> [Material provided]:
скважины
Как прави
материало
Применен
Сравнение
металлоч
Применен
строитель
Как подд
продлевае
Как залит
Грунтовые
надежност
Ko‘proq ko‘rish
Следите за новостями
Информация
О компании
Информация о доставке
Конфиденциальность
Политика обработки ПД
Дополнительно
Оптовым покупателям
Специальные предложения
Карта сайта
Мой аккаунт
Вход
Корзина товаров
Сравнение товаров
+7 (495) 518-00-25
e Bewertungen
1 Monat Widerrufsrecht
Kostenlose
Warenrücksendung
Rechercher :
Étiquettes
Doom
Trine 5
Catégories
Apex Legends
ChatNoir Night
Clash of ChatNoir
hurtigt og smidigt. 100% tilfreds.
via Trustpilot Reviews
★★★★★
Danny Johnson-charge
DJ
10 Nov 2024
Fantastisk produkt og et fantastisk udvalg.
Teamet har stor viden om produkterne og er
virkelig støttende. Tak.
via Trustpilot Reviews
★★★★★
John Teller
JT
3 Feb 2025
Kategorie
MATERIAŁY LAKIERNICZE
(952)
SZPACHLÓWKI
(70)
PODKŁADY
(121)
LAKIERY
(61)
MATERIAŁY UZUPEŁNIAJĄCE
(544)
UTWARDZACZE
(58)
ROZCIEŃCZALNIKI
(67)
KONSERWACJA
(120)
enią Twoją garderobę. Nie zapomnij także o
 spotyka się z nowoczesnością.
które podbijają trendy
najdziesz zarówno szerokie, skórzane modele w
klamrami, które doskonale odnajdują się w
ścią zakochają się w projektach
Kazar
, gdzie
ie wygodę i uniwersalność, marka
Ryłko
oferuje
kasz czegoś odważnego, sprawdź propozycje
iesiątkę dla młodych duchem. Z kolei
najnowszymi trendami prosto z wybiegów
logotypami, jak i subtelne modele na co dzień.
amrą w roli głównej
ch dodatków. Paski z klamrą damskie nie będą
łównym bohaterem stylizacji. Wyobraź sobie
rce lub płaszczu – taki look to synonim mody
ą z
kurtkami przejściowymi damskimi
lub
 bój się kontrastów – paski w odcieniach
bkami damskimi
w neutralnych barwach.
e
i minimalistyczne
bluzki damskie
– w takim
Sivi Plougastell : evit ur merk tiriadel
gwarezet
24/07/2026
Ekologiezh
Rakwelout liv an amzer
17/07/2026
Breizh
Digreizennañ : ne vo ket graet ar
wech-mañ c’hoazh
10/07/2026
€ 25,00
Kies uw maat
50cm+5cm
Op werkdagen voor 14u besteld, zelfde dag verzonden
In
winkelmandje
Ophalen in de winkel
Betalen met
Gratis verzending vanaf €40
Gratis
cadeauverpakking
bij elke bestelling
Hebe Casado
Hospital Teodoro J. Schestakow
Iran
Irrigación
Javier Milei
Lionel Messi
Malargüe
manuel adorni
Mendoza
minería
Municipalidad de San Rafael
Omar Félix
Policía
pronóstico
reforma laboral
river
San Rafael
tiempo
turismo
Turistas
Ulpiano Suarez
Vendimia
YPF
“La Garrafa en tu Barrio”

> [What is needed]:
Copy the data word for word.

> [Your solution]:
скважины
Как прави
материало
Применен
Сравнение
металлоч
Применен
строитель
Как подд
продлевае
Как залит
Грунтовые
надежност
Ko‘proq ko‘rish
Следите за новостями
Информация
О компании
Информация о доставке
Конфиденциальность
Политика обработки ПД
Дополнительно
Оптовым покупателям
Специальные предложения
Карта сайта
Мой аккаунт
Вход
Корзина товаров
Сравнение товаров
+7 (495) 518-00-25
e Bewertungen
1 Monat Widerrufsrecht
Kostenlose
Warenrücksendung
Rechercher :
Étiquettes
Doom
Trine 5
Catégories
Apex Legends
ChatNoir Night
Clash of ChatNoir
hurtigt og smidigt. 100% tilfreds.
via Trustpilot Reviews
★★★★★
Danny Johnson-charge
DJ
10 Nov 2024
Fantastisk produkt og et fantastisk udvalg.
Teamet har stor viden om produkterne og er
virkelig støttende. Tak.
via Trustpilot Reviews
★★★★★
John Teller
JT
3 Feb 2025
Kategorie
MATERIAŁY LAKIERNICZE
(952)
SZPACHLÓWKI
(70)
PODKŁADY
(121)
LAKIERY
(61)
MATERIAŁY UZUPEŁNIAJĄCE
(544)
UTWARDZACZE
(58)
ROZCIEŃCZALNIKI
(67)
KONSERWACJA
(120)
enią Twoją garderobę. Nie zapomnij także o
 spotyka się z nowoczesnością.
które podbijają trendy
najdziesz zarówno szerokie, skórzane modele w
klamrami, które doskonale odnajdują się w
ścią zakochają się w projektach
Kazar
, gdzie
ie wygodę i uniwersalność, marka
Ryłko
oferuje
kasz czegoś odważnego, sprawdź propozycje
iesiątkę dla młodych duchem. Z kolei
najnowszymi trendami prosto z wybiegów
logotypami, jak i subtelne modele na co dzień.
amrą w roli głównej
ch dodatków. Paski z klamrą damskie nie będą
łównym bohaterem stylizacji. Wyobraź sobie
rce lub płaszczu – taki look to synonim mody
ą z
kurtkami przejściowymi damskimi
lub
 bój się kontrastów – paski w odcieniach
bkami damskimi
w neutralnych barwach.
e
i minimalistyczne
bluzki damskie
– w takim
Sivi Plougastell : evit ur merk tiriadel
gwarezet
24/07/2026
Ekologiezh
Rakwelout liv an amzer
17/07/2026
Breizh
Digreizennañ : ne vo ket graet ar
wech-mañ c’hoazh
10/07/2026
€ 25,00
Kies uw maat
50cm+5cm
Op werkdagen voor 14u besteld, zelfde dag verzonden
In
winkelmandje
Ophalen in de winkel
Betalen met
Gratis verzending vanaf €40
Gratis
cadeauverpakking
bij elke bestelling
Hebe Casado
Hospital Teodoro J. Schestakow
Iran
Irrigación
Javier Milei
Lionel Messi
Malargüe
manuel adorni
Mendoza
minería
Municipalidad de San Rafael
Omar Félix
Policía
pronóstico
reforma laboral
river
San Rafael
tiempo
turismo
Turistas
Ulpiano Suarez
Vendimia
YPF
“La Garrafa en tu Barrio”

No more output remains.